Na primeira sequência, quando o carro apresenta um problema que impede que a viagem prossiga e faz com que os personagens tenham de percorrer caminhos desconhecidos, o cineasta expõe claramente uma opção por focalizar episódios que fazem parte do cotidiano com o intuito de utilizá-los como símbolos reveladores. É aqui que ele já coloca em cena, além de um projeto interrompido, a personalidade do personagem principal, um escritor jovem e inseguro, abalado pela solidão e dominado pelo medo. Esta cena de abertura funciona como um prólogo do que virá a seguir, inclusive por flagrar algo que permanece latente. A sequência é também um exemplo de como a realidade coloca à disposição do realizador dados relevantes sobre a personalidade de cada figura em cena. Trata-se de retirar do real imagens que fazem o espectador ter uma visão nada superficial do que está sendo mostrado. Estamos longe, portanto, das propostas que propõem uma operação contrária, aquela que consiste em deformar o real para atingir verdades não reveladas ao primeiro olhar.

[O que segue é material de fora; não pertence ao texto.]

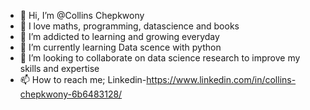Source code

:- 👋 Hi, I’m @Collins Chepkwony
- 🌱 I love maths, programming, datascience and books
- 👀 I’m addicted to learning and growing everyday  
- 🌱 I’m currently learning Data scence with python
- 💞️ I’m looking to collaborate on data science research to improve my skills and expertise 
- 📫 How to reach me; Linkedin-https://www.linkedin.com/in/collins-chepkwony-6b6483128/

<!---
CollinsChepkwony/CollinsChepkwony is a ✨ special ✨ repository because its `README.md` (this file) appears on your GitHub profile.
You can click the Preview link to take a look at your changes.
--->
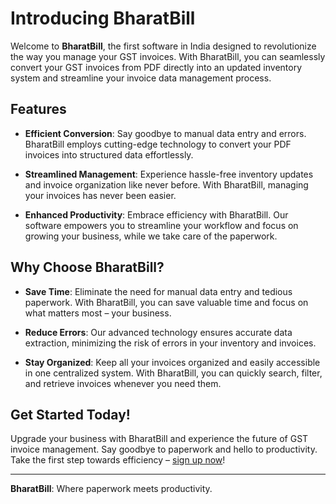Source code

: # Introducing BharatBill

Welcome to **BharatBill**, the first software in India designed to revolutionize the way you manage your GST invoices. With BharatBill, you can seamlessly convert your GST invoices from PDF directly into an updated inventory system and streamline your invoice data management process.

## Features

- **Efficient Conversion**: Say goodbye to manual data entry and errors. BharatBill employs cutting-edge technology to convert your PDF invoices into structured data effortlessly.

- **Streamlined Management**: Experience hassle-free inventory updates and invoice organization like never before. With BharatBill, managing your invoices has never been easier.

- **Enhanced Productivity**: Embrace efficiency with BharatBill. Our software empowers you to streamline your workflow and focus on growing your business, while we take care of the paperwork.

## Why Choose BharatBill?

- **Save Time**: Eliminate the need for manual data entry and tedious paperwork. With BharatBill, you can save valuable time and focus on what matters most – your business.

- **Reduce Errors**: Our advanced technology ensures accurate data extraction, minimizing the risk of errors in your inventory and invoices.

- **Stay Organized**: Keep all your invoices organized and easily accessible in one centralized system. With BharatBill, you can quickly search, filter, and retrieve invoices whenever you need them.

## Get Started Today!

Upgrade your business with BharatBill and experience the future of GST invoice management. Say goodbye to paperwork and hello to productivity. Take the first step towards efficiency – [sign up now](#)!

---

**BharatBill**: Where paperwork meets productivity.
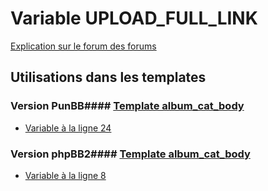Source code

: # Variable UPLOAD_FULL_LINK
[Explication sur le forum des forums](http://forum.forumactif.com/t294113-listing-des-variables#UPLOAD_FULL_LINK)
## Utilisations dans les templates
### Version PunBB#### [Template album_cat_body](punbb/album_cat_body.md)
* [Variable à la ligne 24](../punbb/album_cat_body.tpl#L24)
### Version phpBB2#### [Template album_cat_body](subsilver/album_cat_body.md)
* [Variable à la ligne 8](../subsilver/album_cat_body.tpl#L8)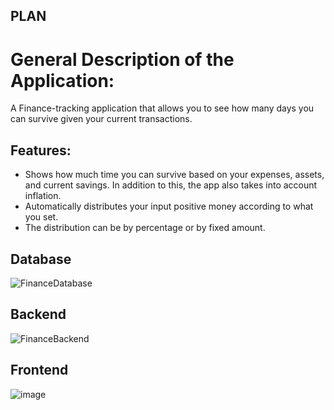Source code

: ## PLAN
# General Description of the Application:
A Finance-tracking application that allows you to see how many days you can survive given your current transactions.
## Features:
* Shows how much time you can survive based on your expenses, assets, and current savings. In addition to this, the app also takes into account inflation.
* Automatically distributes your input positive money according to what you set.
* The distribution can be by percentage or by fixed amount.

## Database
![FinanceDatabase](https://user-images.githubusercontent.com/56058545/144853674-99fc9072-5b25-4370-8fe0-656c1846cbb9.png)


## Backend
![FinanceBackend](https://user-images.githubusercontent.com/56058545/144853687-f9ba5bde-7da1-46ae-8f8d-4fb288463bd5.png)


## Frontend
![image](https://user-images.githubusercontent.com/56058545/145178910-bc5e1a1b-0737-44e6-9c6f-eb9d85139ef6.png)

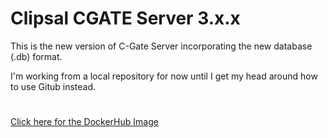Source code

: # Clipsal CGATE Server 3.x.x


This is the new version of C-Gate Server incorporating the new database (.db) format.  


I'm working from a local repository for now until I get my head around how to use Gitub instead.

#
[Click here for the DockerHub Image](https://hub.docker.com/r/pktechnology/cgateserver)
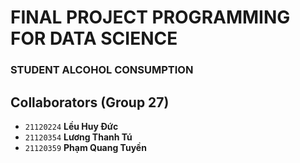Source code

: # FINAL PROJECT PROGRAMMING FOR DATA SCIENCE

### STUDENT ALCOHOL CONSUMPTION

## Collaborators (Group 27)
- `21120224` **Lều Huy Đức**
- `21120354` **Lương Thanh Tú**
- `21120359` **Phạm Quang Tuyền**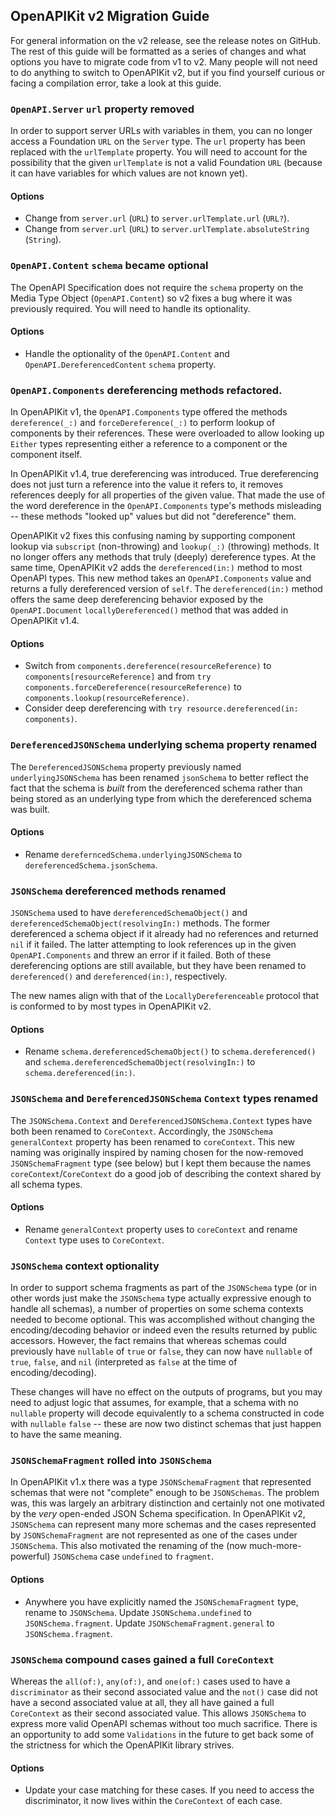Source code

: ## OpenAPIKit v2 Migration Guide
For general information on the v2 release, see the release notes on GitHub. The rest of this guide will be formatted as a series of changes and what options you have to migrate code from v1 to v2. Many people will not need to do anything to switch to OpenAPIKit v2, but if you find yourself curious or facing a compilation error, take a look at this guide.

### `OpenAPI.Server` `url` property removed
In order to support server URLs with variables in them, you can no longer access a Foundation `URL` on the `Server` type. The `url` property has been replaced with the `urlTemplate` property. You will need to account for the possibility that the given `urlTemplate` is not a valid Foundation `URL` (because it can have variables for which values are not known yet).

#### Options
- Change from `server.url` (`URL`) to `server.urlTemplate.url` (`URL?`).
- Change from `server.url` (`URL`) to `server.urlTemplate.absoluteString` (`String`).

### `OpenAPI.Content` `schema` became optional
The OpenAPI Specification does not require the `schema` property on the Media Type Object (`OpenAPI.Content`) so v2 fixes a bug where it was previously required. You will need to handle its optionality.

#### Options
- Handle the optionality of the `OpenAPI.Content` and `OpenAPI.DereferencedContent` `schema` property.

### `OpenAPI.Components` dereferencing methods refactored.
In OpenAPIKit v1, the `OpenAPI.Components` type offered the methods `dereference(_:)` and `forceDereference(_:)` to perform lookup of components by their references. These were overloaded to allow looking up `Either` types representing either a reference to a component or the component itself.

In OpenAPIKit v1.4, true dereferencing was introduced. True dereferencing does not just turn a reference into the value it refers to, it removes references deeply for all properties of the given value. That made the use of the word dereference in the `OpenAPI.Components` type's methods misleading -- these methods "looked up" values but did not "dereference" them.

OpenAPIKit v2 fixes this confusing naming by supporting component lookup via `subscript` (non-throwing) and `lookup(_:)` (throwing) methods. It no longer offers any methods that truly (deeply) dereference types. At the same time, OpenAPIKit v2 adds the `dereferenced(in:)` method to most OpenAPI types. This new method takes an `OpenAPI.Components` value and returns a fully dereferenced version of `self`. The `dereferenced(in:)` method offers the same deep dereferencing behavior exposed by the `OpenAPI.Document` `locallyDereferenced()` method that was added in OpenAPIKit v1.4.

#### Options
- Switch from `components.dereference(resourceReference)` to `components[resourceReference]` and from `try components.forceDereference(resourceReference)` to `components.lookup(resourceReference)`.
- Consider deep dereferencing with `try resource.dereferenced(in: components)`.

### `DereferencedJSONSchema` underlying schema property renamed
The `DereferencedJSONSchema` property previously named `underlyingJSONSchema` has been renamed `jsonSchema` to better reflect the fact that the schema is _built_ from the dereferenced schema rather than being stored as an underlying type from which the dereferenced schema was built.

#### Options
- Rename `dereferncedSchema.underlyingJSONSchema` to `dereferencedSchema.jsonSchema`.

### `JSONSchema` dereferenced methods renamed
`JSONSchema` used to have `dereferencedSchemaObject()` and `dereferencedSchemaObject(resolvingIn:)` methods. The former dereferenced a schema object if it already had no references and returned `nil` if it failed. The latter attempting to look references up in the given `OpenAPI.Components` and threw an error if it failed. Both of these dereferencing options are still available, but they have been renamed to `dereferenced()` and `dereferenced(in:)`, respectively.

The new names align with that of the `LocallyDereferenceable` protocol that is conformed to by most types in OpenAPIKit v2.

#### Options
- Rename `schema.dereferencedSchemaObject()` to `schema.dereferenced()` and `schema.dereferencedSchemaObject(resolvingIn:)` to `schema.dereferenced(in:)`.

### `JSONSchema` and `DereferencedJSONSchema` `Context` types renamed
The `JSONSchema.Context` and `DereferencedJSONSchema.Context` types have both been renamed to `CoreContext`. Accordingly, the `JSONSchema` `generalContext` property has been renamed to `coreContext`. This new naming was originally inspired by naming chosen for the now-removed `JSONSchemaFragment` type (see below) but I kept them because the names `coreContext`/`CoreContext` do a good job of describing the context shared by all schema types.

#### Options
- Rename `generalContext` property uses to `coreContext` and rename `Context` type uses to `CoreContext`.

### `JSONSchema` context optionality
In order to support schema fragments as part of the `JSONSchema` type (or in other words just make the `JSONSchema` type actually expressive enough to handle all schemas), a number of properties on some schema contexts needed to become optional. This was accomplished without changing the encoding/decoding behavior or indeed even the results returned by public accessors. However, the fact remains that whereas schemas could previously have `nullable` of `true` or `false`, they can now have `nullable` of `true`, `false`, and `nil` (interpreted as `false` at the time of encoding/decoding). 

These changes will have no effect on the outputs of programs, but you may need to adjust logic that assumes, for example, that a schema with no `nullable` property will decode equivalently to a schema constructed in code with `nullable` `false` -- these are now two distinct schemas that just happen to have the same meaning.

### `JSONSchemaFragment` rolled into `JSONSchema`
In OpenAPIKit v1.x there was a type `JSONSchemaFragment` that represented schemas that were not "complete" enough to be `JSONSchemas`. The problem was, this was largely an arbitrary distinction and certainly not one motivated by the _very_ open-ended JSON Schema specification. In OpenAPIKit v2, `JSONSchema` can represent many more schemas and the cases represented by `JSONSchemaFragment` are not represented as one of the cases under `JSONSchema`. This also motivated the renaming of the (now much-more-powerful) `JSONSchema` case `undefined` to `fragment`.

#### Options
- Anywhere you have explicitly named the `JSONSchemaFragment` type, rename to `JSONSchema`. Update `JSONSchema.undefined` to `JSONSchema.fragment`. Update `JSONSchemaFragment.general` to `JSONSchema.fragment`.

### `JSONSchema` compound cases gained a full `CoreContext`
Whereas the `all(of:)`, `any(of:)`, and `one(of:)` cases used to have a `discriminator` as their second associated value and the `not()` case did not have a second associated value at all, they all have gained a full `CoreContext` as their second associated value. This allows `JSONSchema` to express more valid OpenAPI schemas without too much sacrifice. There is an opportunity to add some `Validations` in the future to get back some of the strictness for which the OpenAPIKit library strives.

#### Options
- Update your case matching for these cases. If you need to access the discriminator, it now lives within the `CoreContext` of each case.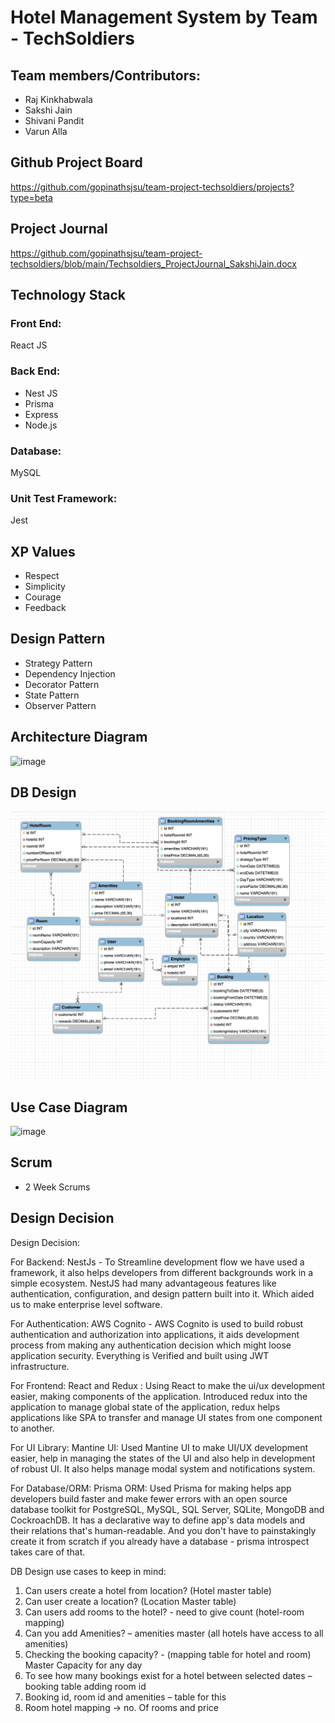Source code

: # Hotel Management System by Team - TechSoldiers

## Team members/Contributors:
- Raj Kinkhabwala
- Sakshi Jain
- Shivani Pandit
- Varun Alla

## Github Project Board
https://github.com/gopinathsjsu/team-project-techsoldiers/projects?type=beta

## Project Journal
https://github.com/gopinathsjsu/team-project-techsoldiers/blob/main/Techsoldiers_ProjectJournal_SakshiJain.docx

## Technology Stack
### Front End:
 React JS
### Back End:
- Nest JS
- Prisma 
- Express
- Node.js

### Database:
MySQL

### Unit Test Framework:
Jest


## XP Values
- Respect
- Simplicity
- Courage
- Feedback

## Design Pattern

- Strategy Pattern
- Dependency Injection
- Decorator Pattern
- State Pattern
- Observer Pattern

## Architecture Diagram

<img width="681" alt="image" src="https://user-images.githubusercontent.com/90986401/167753727-cb64afa8-7062-4ced-afab-387dabee2fda.png">

## DB Design

![image](https://github.com/gopinathsjsu/team-project-techsoldiers/blob/main/Artifacts/DB-Design.jpeg)

## Use Case Diagram

![image](https://user-images.githubusercontent.com/90986401/167755379-6976b2bd-017c-41c1-9d5b-7f2cc022e058.png)



## Scrum
- 2 Week Scrums

## Design Decision
Design Decision:

For Backend:
NestJs - To Streamline development flow we have used a framework, it also helps developers from different backgrounds work in a simple ecosystem. NestJS had many advantageous features like authentication, configuration, and design pattern built into it. Which aided us to make enterprise level software.

For Authentication:
AWS Cognito - AWS Cognito is used to build robust authentication and authorization into applications, it aids development process from making any authentication decision which might loose application security. Everything is Verified and built using JWT infrastructure.

For Frontend: 
React and Redux : Using React to make the ui/ux development easier, making components of the application. Introduced redux into the application to manage global state of the application, redux helps applications like SPA to transfer and manage UI states from one component to another.

For UI Library:
Mantine UI: Used Mantine UI to make UI/UX development easier, help in managing the states of the UI and also help in development of robust UI. It also helps manage modal system and notifications system.

For Database/ORM:
Prisma ORM: Used Prisma for making helps app developers build faster and make fewer errors with an open source database toolkit for PostgreSQL, MySQL, SQL Server, SQLite, MongoDB and CockroachDB. It has a declarative way to define app's data models and their relations that's human-readable. And you don't have to painstakingly create it from scratch if you already have a database - prisma introspect takes care of that.

DB Design use cases to keep in mind:
1. Can users create a hotel from location? (Hotel master table)
2. Can user create a location? (Location Master table)
3. Can users add rooms to the hotel? - need to give count (hotel-room mapping)
4. Can you add Amenities? – amenities master (all hotels have access to all amenities)
5. Checking the booking capacity? - (mapping table for hotel and room) Master Capacity for any day
6. To see how many bookings exist for a hotel between selected dates – booking table adding room id
7. Booking id, room id and amenities – table for this
8. Room hotel mapping -> no. Of rooms and price

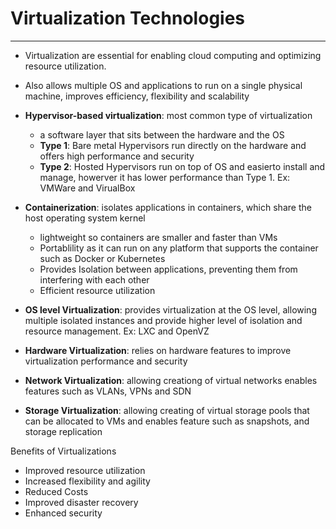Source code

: # Virtualization Technologies
---

* Virtualization are essential for enabling cloud computing and optimizing resource utilization. 
* Also allows multiple OS and applications to run on a single physical machine, improves efficiency, flexibility and scalability

* **Hypervisor-based virtualization**: most common type of virtualization
    * a software layer that sits between the hardware and the OS
    * **Type 1**: Bare metal Hypervisors run directly on the hardware and offers high performance and security
    * **Type 2**: Hosted Hypervisors run on top of OS and easierto install and manage, howerver it has lower performance than Type 1. Ex: VMWare and VirualBox

* **Containerization**: isolates applications in containers, which share the host operating system kernel
    * lightweight so containers are smaller and faster than VMs
    * Portablility as it can run on any platform that supports the container such as Docker or Kubernetes
    * Provides Isolation between applications, preventing them from interfering with each other
    * Efficient resource utilization

* **OS level Virtualization**: provides virtualization at the OS level, allowing multiple isolated instances and provide higher level of isolation and resource management. Ex: LXC and OpenVZ

* **Hardware Virtualization**: relies on hardware features to improve virtualization performance and security

* **Network Virtualization**: allowing creationg of virtual networks enables features such as VLANs, VPNs and SDN 

* **Storage Virtualization**: allowing creating of virtual storage pools that can be allocated to VMs and enables feature such as snapshots, and storage replication

Benefits of Virtualizations
* Improved resource utilization
* Increased flexibility and agility
* Reduced Costs
* Improved disaster recovery
* Enhanced security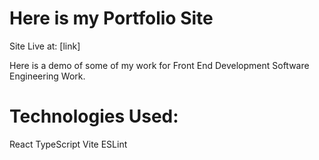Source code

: # Here is my Portfolio Site

Site Live at: [link]

Here is a demo of some of my work for Front End Development Software Engineering Work.

# Technologies Used:
React
TypeScript
Vite
ESLint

Quando o duo inicial se transforma em quarteto e depois num quinteto, o ritual acompanhado pela câmera vai aos poucos consolidando, através da imagem a estrutura de cada personagem. Naquela que talvez seja a cena mais significativa do filme, a lembrança integral de um poema de Heine é acompanhada pelo olhar de surpresa do protagonista, que procura sempre fugir de qualquer convívio, alegando cansaço ou trabalho, mas na verdade negando-se a participar de um mundo com o qual tem dificuldade de relacionamento. Quando surge em cena mais um personagem, para formar o quinteto definitivo, essa figura patriarcal exercerá papel decisivo. O editor representa o que comanda o mundo e parece exercer um papel poderoso. É ele que traz a cultura, mas a falha em lembrar o poema de forma integral é o sinal de uma fraqueza, que logo a seguir será inteiramente revelada. E mais tarde, no final, quando a imagem revela inteiramente a crise, resta a perplexidade e a surpresa no rosto do protagonista. Se o diretor Petzold merece atenção, é por esta capacidade em ver nos gestos e nas atitudes que formam a realidade significados definitivos. Ele sabe criar personagens. Mas seu cinema capta apenas reflexos de um mundo em chamas. Ainda assim, seria injusto ignorar que ele capta com perfeição um vazio e uma falta de rumo. E fica a lição de que a obra de arte, em qualquer gênero, só terá validade quando tiver em sua base um conjunto de vivências e observações comandadas pela lucidez, capazes de conferir-lhe solidez e significados. Há críticas que abrem caminhos e outras que se limitam a expor inseguranças, perplexidades e desalentos. Ambas sempre refletirão uma época.